Le ministère palestinien de la Santé dans la bande de Ghaza a tiré la sonnette d’alarme hier sur la détérioration accélérée des services de transport sanitaire et d’ambulance, alors que la majorité des véhicules dédiés aux opérations de secours ont été endommagés par l’agression sioniste en cours.
Dans un communiqué, le ministère indique que les véhicules d’ambulance et de transport encore en circulation sont dans un état si dégradé qu’ils ne permettent plus de répondre aux besoins quotidiens. Selon les chiffres avancés, environ 70 % de ces véhicules sont hors service, soit à cause de frappes directes, soit en raison de pannes techniques accumulées et de l’absence de pièces détachées pour les réparer. Le ministère souligne également la grande difficulté à assurer le transport des patients comme celui des personnels soignants, faute de solutions de rechange sûres. Il met en garde contre un scénario de « paralysie totale du système de transport » si le blocus empêchant l’entrée de pneus et de pièces de rechange se poursuit. Les bus des sociétés de transport sous contrat avec le ministère fonctionnent eux aussi dans des conditions mécaniques et techniques précaires, la maintenance périodique étant à l’arrêt depuis plusieurs mois faute de pièces détachées disponibles.

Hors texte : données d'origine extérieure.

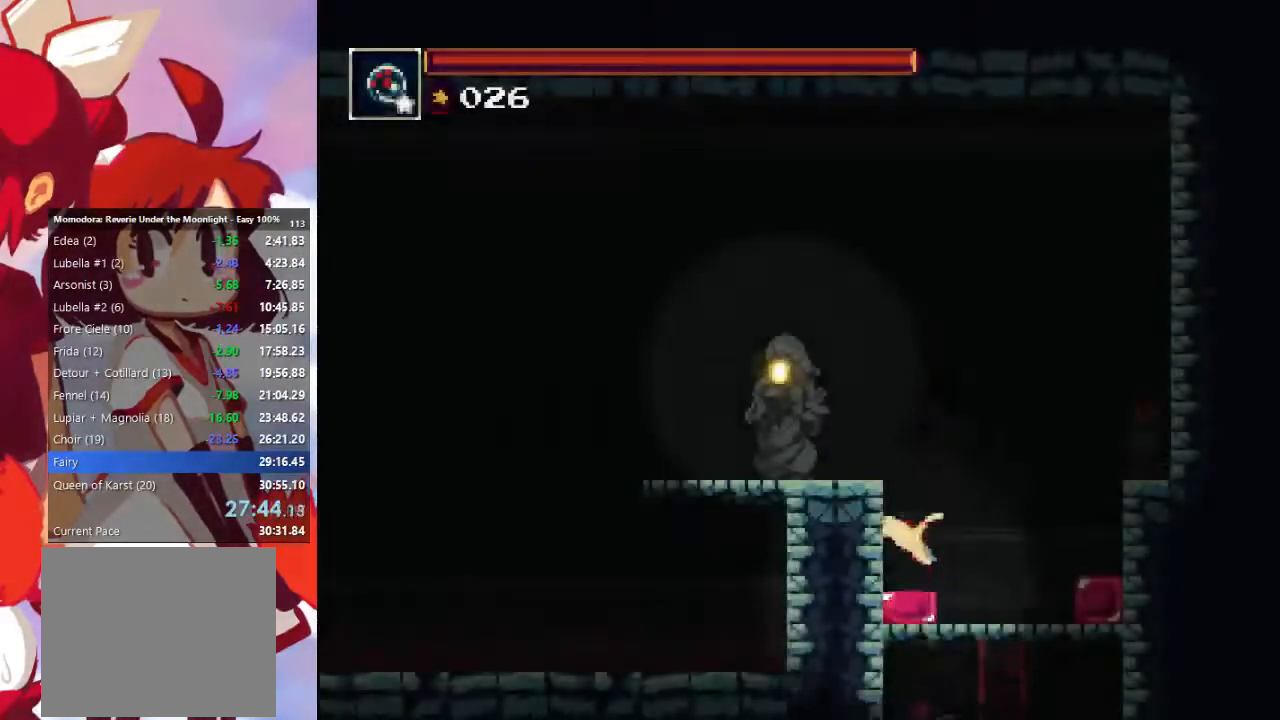
{"buttons": [], "left_stick": "left", "right_stick": "center", "events": [[333, "CROSS", "up"]]}
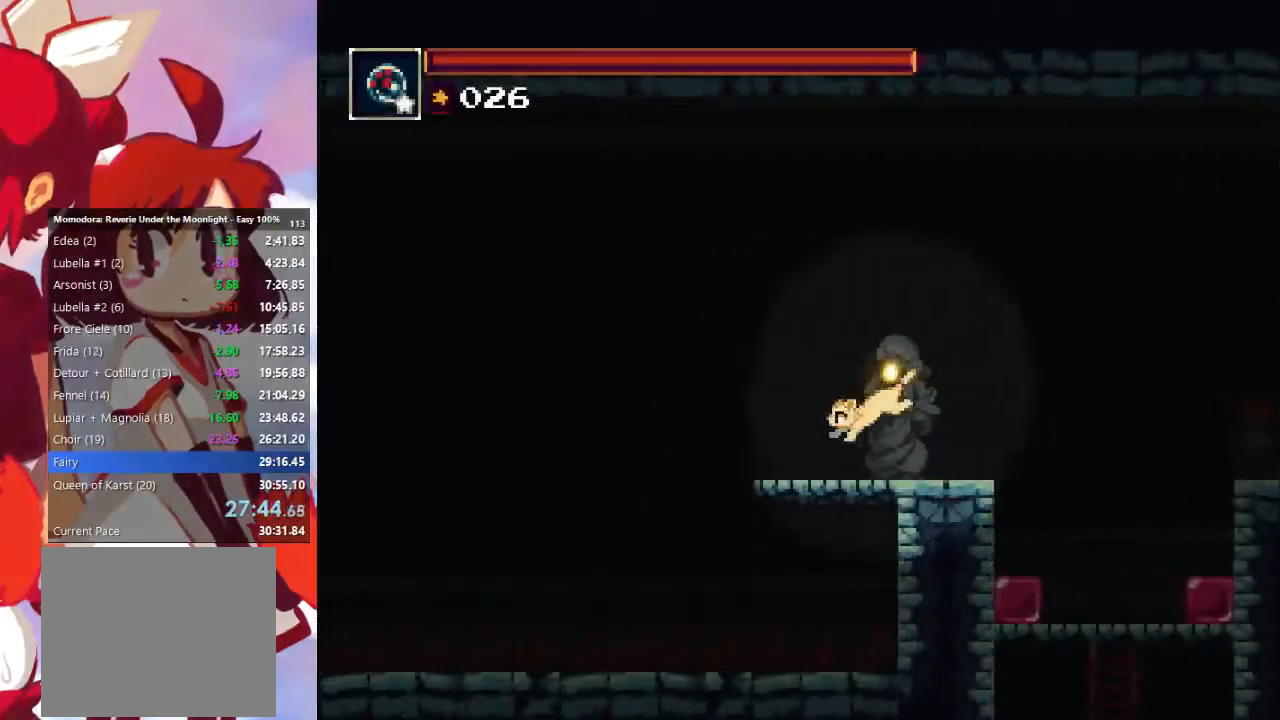
{"buttons": ["CROSS"], "left_stick": "left", "right_stick": "center", "events": [[267, "CROSS", "down"]]}
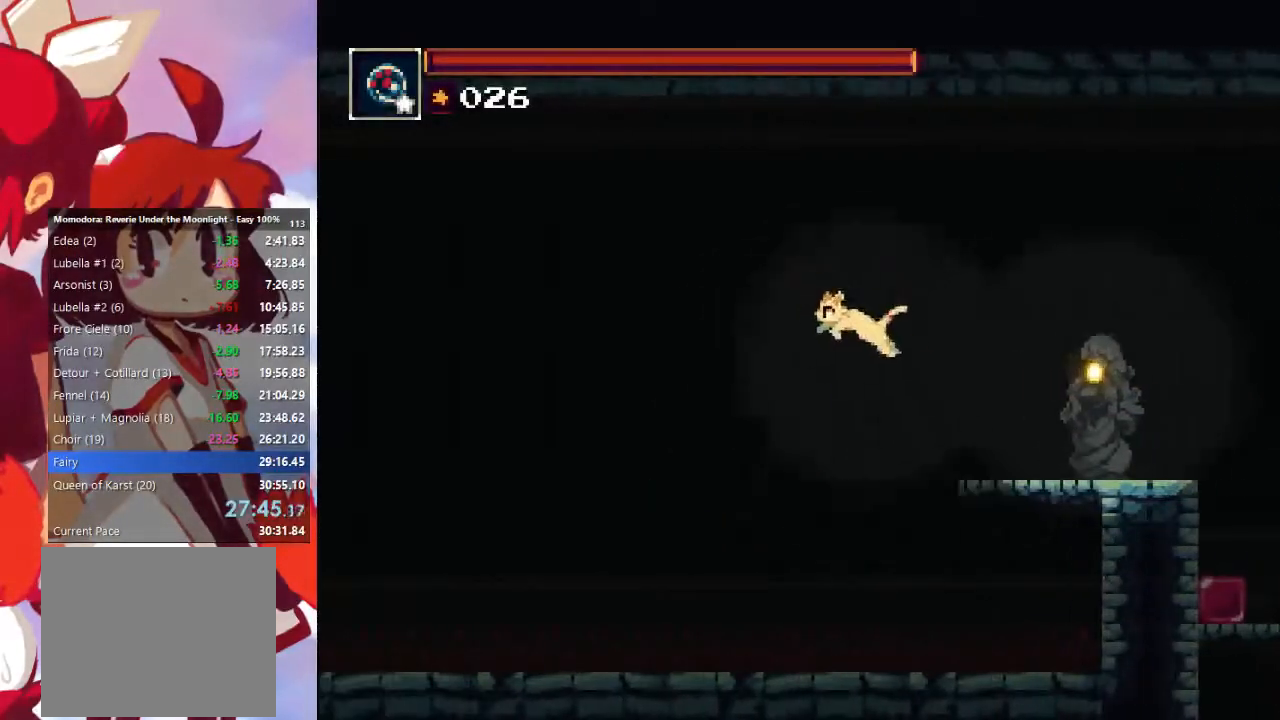
{"buttons": ["CROSS"], "left_stick": "left", "right_stick": "center", "events": [[167, "CROSS", "up"], [300, "CROSS", "down"]]}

Le ministère avertit que l’arrêt de ces services de transport aurait des répercussions directes sur l’accès des équipes médicales et des malades aux structures de soins.
Un secteur sanitaire à bout depuis des mois
Cette annonce s’inscrit dans la continuité d’une alerte lancée par le ministère dès avril dernier, qui pointait déjà les risques pesant sur la continuité des services de santé à Ghaza — en particulier les secteurs de l’ambulance, des urgences et du transport — en raison d’une pénurie aiguë de carburant, d’huiles et de pièces détachées.
Le ministère affirme régulièrement que le maintien du blocus sur l’entrée des pneus, huiles et pièces de rechange entrave l’entretien des véhicules sanitaires et menace leur mise à l’arrêt complet, dans un contexte de besoins médicaux croissants. À cela s’ajoute une pénurie sévère de matériel médical, d’équipements et de médicaments.
Un bilan humain qui continue de s’alourdir
Le même jour, le ministère a annoncé la mort de six Palestiniens en 48 heures et l’ajout de 96 nouveaux noms au bilan cumulé des victimes, portant le total des morts depuis le début de la guerre sioniste, en octobre 2023, à 73 221.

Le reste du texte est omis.